- [Document excerpt]:
In this section, I suggest that pointing involves key elements shared with symbolic cognition, although it lacks many of the more demanding characteristics listed above (such as unbounded discourse, free retrieval, and infinite generativity). In my view, pointing could be seen as symbolic because the social intention of the act is not codified in the signaling behavior. More precisely, it is symbolic insofar as the message is not encoded indexically or iconically. This negative definition of a symbol bypasses the often vague concepts of conventionality and arbitrariness, and is more commonly used in primatological literature. Instead, in pointing, the meaning is in each case deferred to what I call a shared practice horizon. Relatedly, and unlike with gaze following, expression, and attention-getters, interpreting a pointing gesture requires third order intentionality on the interpreter’s side (“I see that you want to show me X”), and the interpreter needs to wonder why the other is trying to establish shared intentionality to something. The answer to this why-question is not codified indexically or iconically in the behavior, and thus requires a consideration of the shared practice horizon, a kind of “what are we doing” background awareness.

Let us first return briefly to gazing. As discussed, gaze following, unlike expression, requires an inference based on the covariation of direction of gaze and intentional state. In other words, by seeing someone’s direction of gaze, one infers what they are conscious of. This makes the act indexical, in contrast to a symbolic act, which should have a meaning which is “not codified in the behavior” (Pika, 2012: 578). The inferential act involved in gaze following further requires, as we saw earlier, two orders of intentionality (“I see that you see X”), and only one order on the side of the gazer (they need not be socially engaging). Furthermore, we saw that this act is different from more widespread expressive modes of communication, as the latter tend to communicate immanent, not intentional, mental states, and are therefore first order acts.

- [Dataset excerpts]:
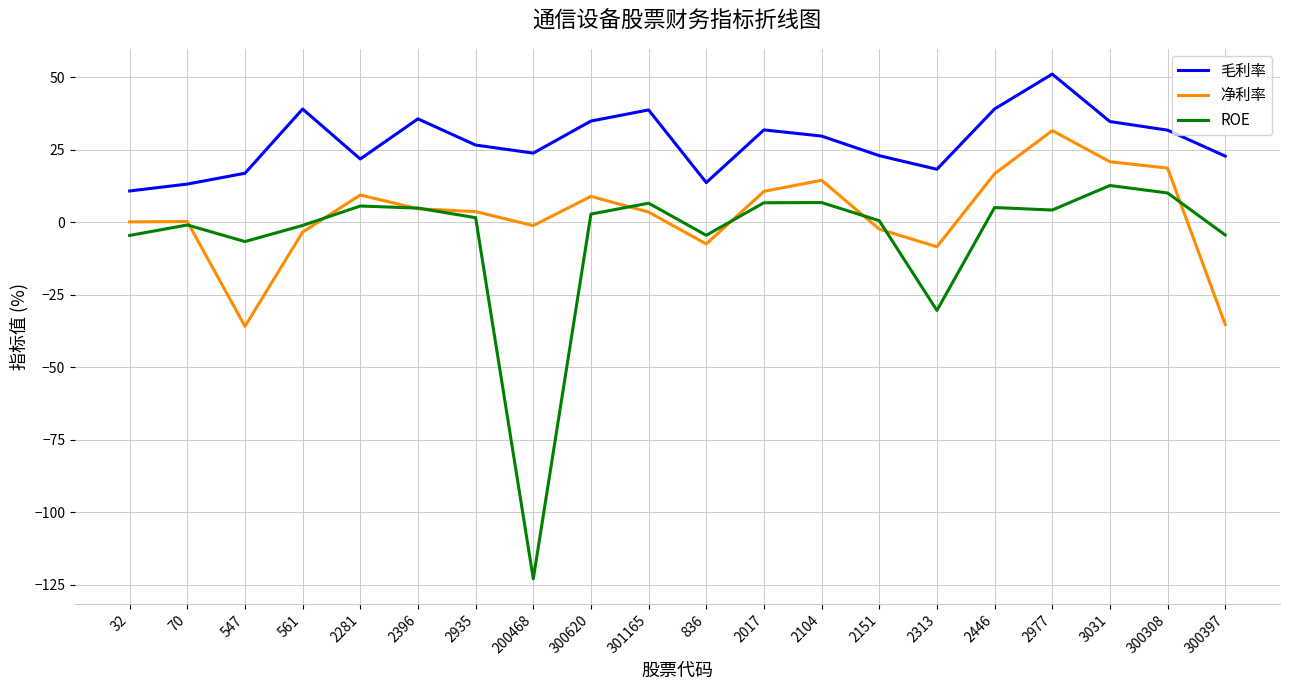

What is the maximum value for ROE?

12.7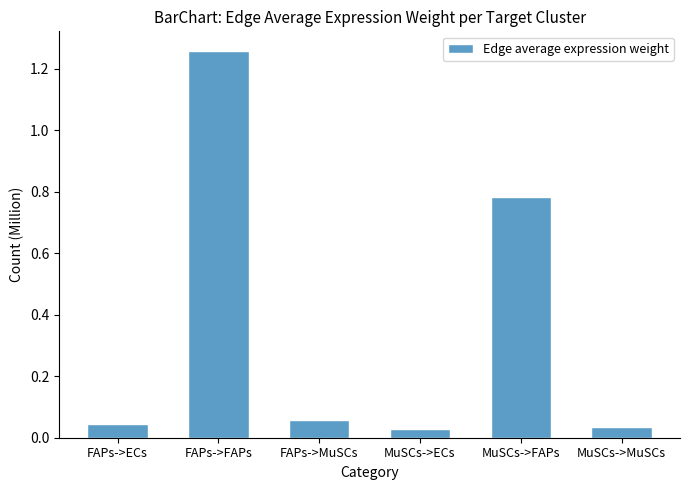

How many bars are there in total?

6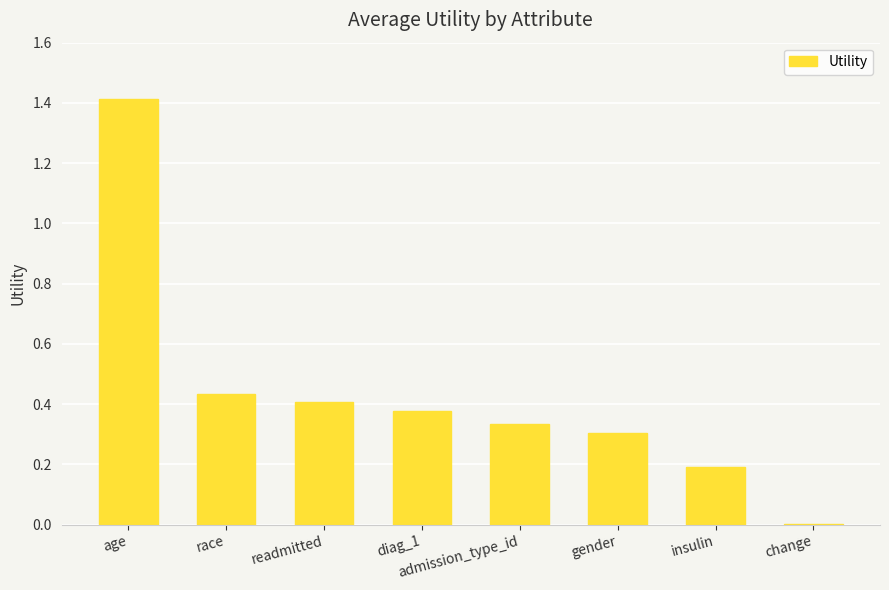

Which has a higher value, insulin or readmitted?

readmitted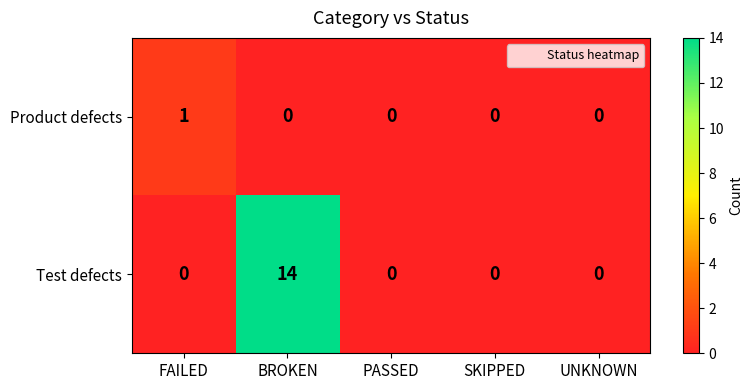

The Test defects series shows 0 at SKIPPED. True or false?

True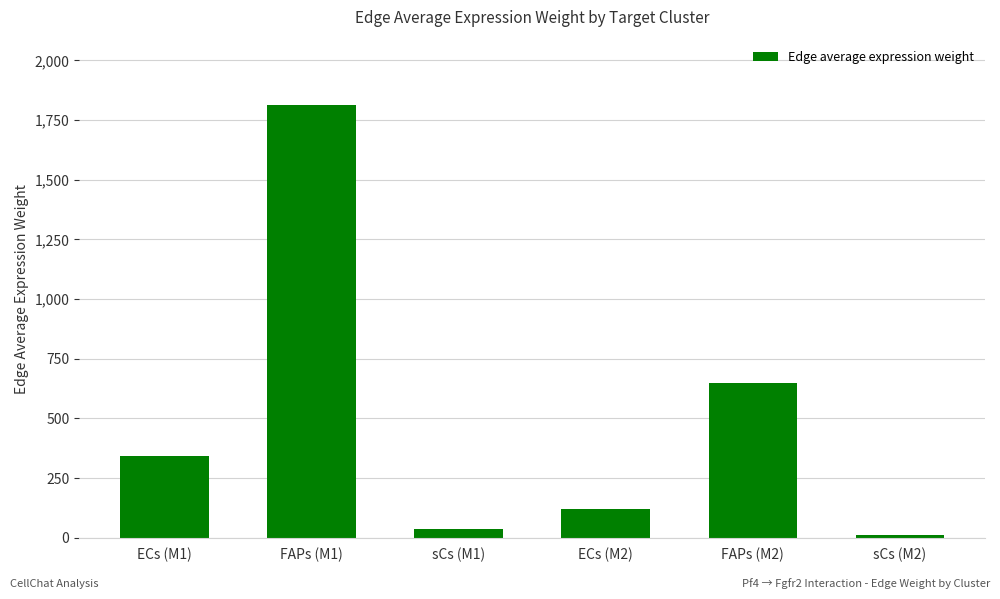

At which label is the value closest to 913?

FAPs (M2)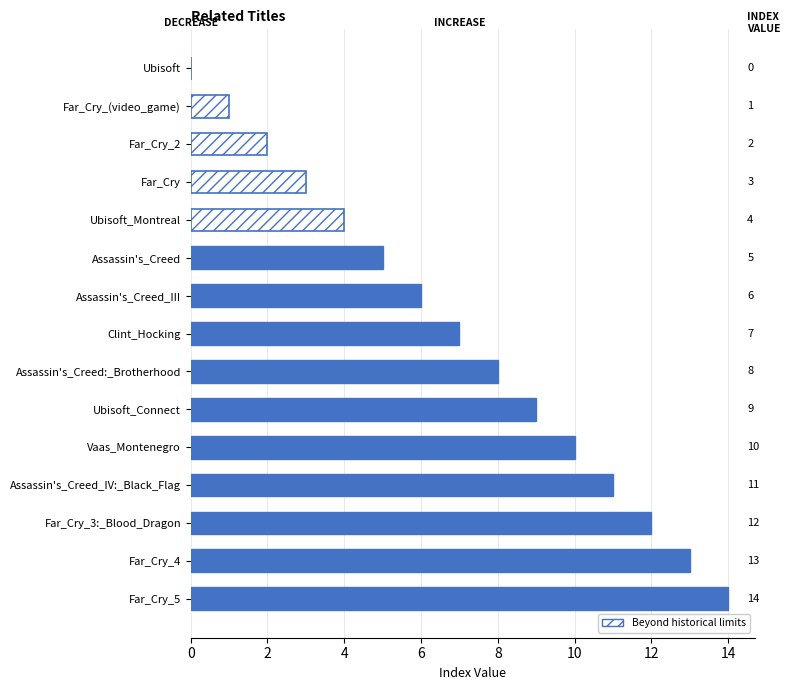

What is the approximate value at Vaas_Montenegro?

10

---

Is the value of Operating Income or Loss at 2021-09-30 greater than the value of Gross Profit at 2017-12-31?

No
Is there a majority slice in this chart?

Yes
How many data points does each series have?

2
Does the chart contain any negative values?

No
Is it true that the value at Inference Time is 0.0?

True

---

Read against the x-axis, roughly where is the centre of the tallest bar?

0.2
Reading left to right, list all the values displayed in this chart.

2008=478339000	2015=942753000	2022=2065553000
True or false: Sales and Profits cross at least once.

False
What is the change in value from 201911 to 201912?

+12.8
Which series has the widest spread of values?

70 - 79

- [Problems and tasks]:
#1 From the excerpt on pointing and symbolic cognition, extract the passage between "Let us first" and "first order acts.", inclusive.
#2 Answer these questions using the excerpt on pointing and symbolic cognition.
(a) What order of intentionality does interpreting a pointing gesture require on the interpreter's side?
(b) What kind of mental states do expressive modes of communication tend to communicate?
(c) How many orders of intentionality does gaze following require on the side of the gazer?
#3 Continue the excerpt on pointing and symbolic cognition from its last sentence.

- [Numbered answers]:
#1
Let us first return briefly to gazing. As discussed, gaze following, unlike expression, requires an inference based on the covariation of direction of gaze and intentional state. In other words, by seeing someone’s direction of gaze, one infers what they are conscious of. This makes the act indexical, in contrast to a symbolic act, which should have a meaning which is “not codified in the behavior” (Pika, 2012: 578). The inferential act involved in gaze following further requires, as we saw earlier, two orders of intentionality (“I see that you see X”), and only one order on the side of the gazer (they need not be socially engaging). Furthermore, we saw that this act is different from more widespread expressive modes of communication, as the latter tend to communicate immanent, not intentional, mental states, and are therefore first order acts.

#2
(a) Third order intentionality.
(b) Immanent mental states, not intentional ones.
(c) Only one order.

#3
Unlike gazing, as I elaborate in what follows, pointing has a meaning which is not codified in the signaling behavior. This is not how pointing is traditionally understood. Most notably, Peirce understood pointing as an indexical act. This is probably because he focused mainly on the referential intention, and this is indicated by the direction of the finger, hand, or arm. More recently, Leavens et al., (2005: 1) also noted that pointing “is not arbitrary,” and Tomasello (2010: 145–153) argued that pointing is not symbolic. Tomasello also suggests that pointing remains to be used by linguistic infants in early stages precisely because it is not symbolic, whereas the use of pantomime declines as it would compete with symbolic speech. In my view, pointing is more symbolic than most pantomimic acts, and this is presumably why it remains being used by linguistic infants. Put differently, because pointing and early speech involve largely the same intentional structure, pointing can initially serve to support symbolic speech, and thus overlaps with its early development (ontogenetically and phylogenetically).

It can first be noted that, unlike with gazing, there is nothing in the pointing gesture which immediately correlates with object awareness. The same gesture could, after all, be a mere expression, and this is indeed how limb movements are generally interpreted at this stage. A straightforward causal inference is for this reason not possible, as a wave of the arm simply does not covary with any object awareness in the way gazing does. It is therefore in my view likely that pointing at first combined with gazing, as it is already apprehended as indicative of object awareness, through covariation. Gazing, then, may at first have served to “underline” the pointing gesture, such that both “point” to the same object. Consequently, the interpreter can partially “offload” the referential intention of the act onto the gaze which is already understood. As this is an extension of gaze following, the referential intention can still be regarded as codified indexically as Peirce suggested.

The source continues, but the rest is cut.